Friday, January 10, 2014

Puzzling Out The Past

As I get older, I increasingly recognize myself as a piece in a puzzle. I cannot see the whole picture, but the further I look beyond those pieces immediately connected to me, the more I find I have a clearer idea of who I am. I come from a long line of tradesmen and artisans, from tailors and cobblers, to fishermen, carpenters, and brewers. It is little wonder then, that I am someone who must DO to think. That I am most content when I am working with my hands, and why I cannot tolerate too much time stuck indoors.  
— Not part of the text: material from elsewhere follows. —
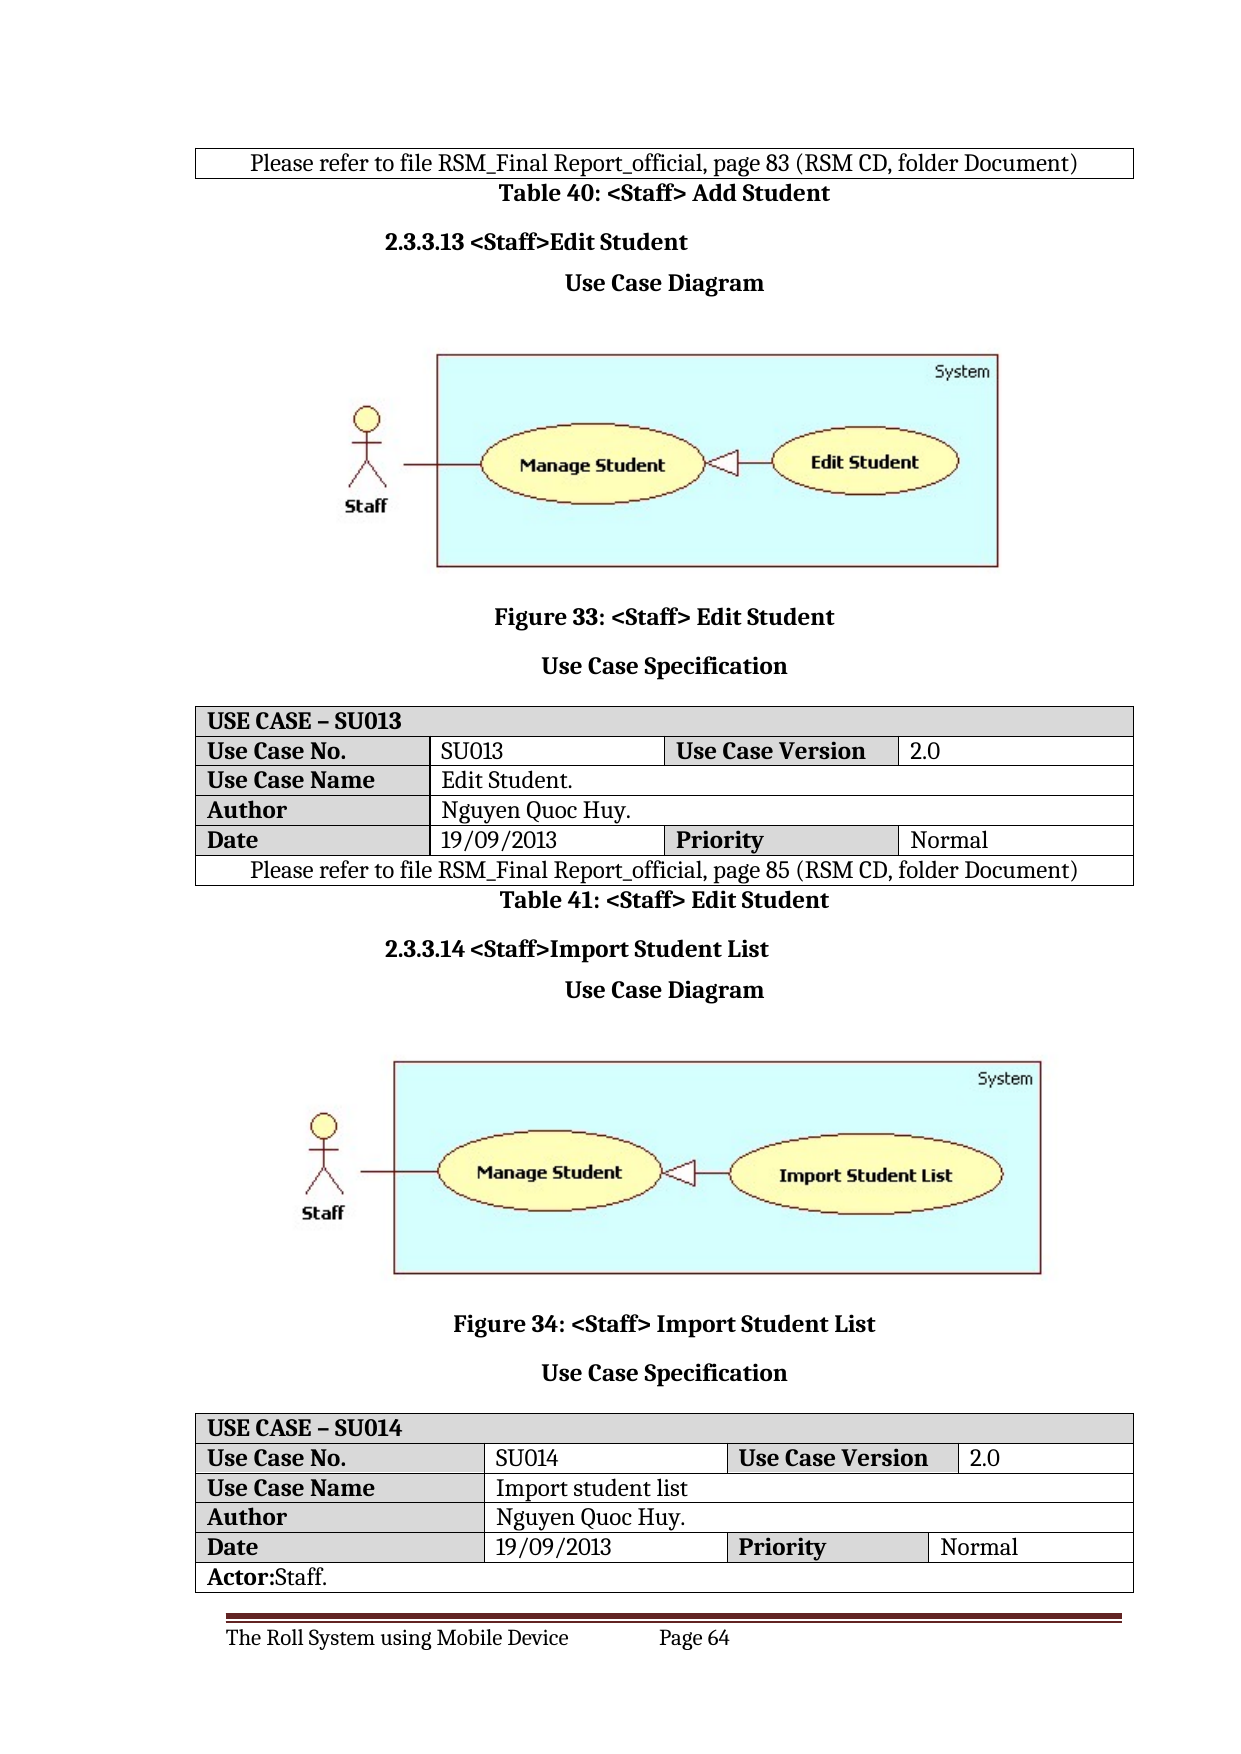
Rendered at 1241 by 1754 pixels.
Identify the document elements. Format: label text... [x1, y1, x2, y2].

Cooking is a path that I have found to connect me to past. To continue the metaphor, it helps to fill in the margins of what I can already see, and what I know about myself and the world I live in. When I make, for example, my great grandmother’s brown sugar shortbread cookies, I can in some small way sense the link between myself and a woman I was not fortunate enough to meet during her lifetime. The meat pies and stews I crave all winter long are a culmination of my shared Scottish, English, and French Canadian heritage which is also the reason tea resonates so strongly with me. And why I like it, as my great grandfather was fond of saying, “hot, sweet, and strong enough to walk on.” Cooking also connects me to that deep unknowable past, not only my own heritage, but to the heritage we all share. No matter how sophisticated the technique I may use in my kitchen today, cooking is as its essence the alchemy of food and fire. It is the means of caring for, binding, and nourishing your tribe.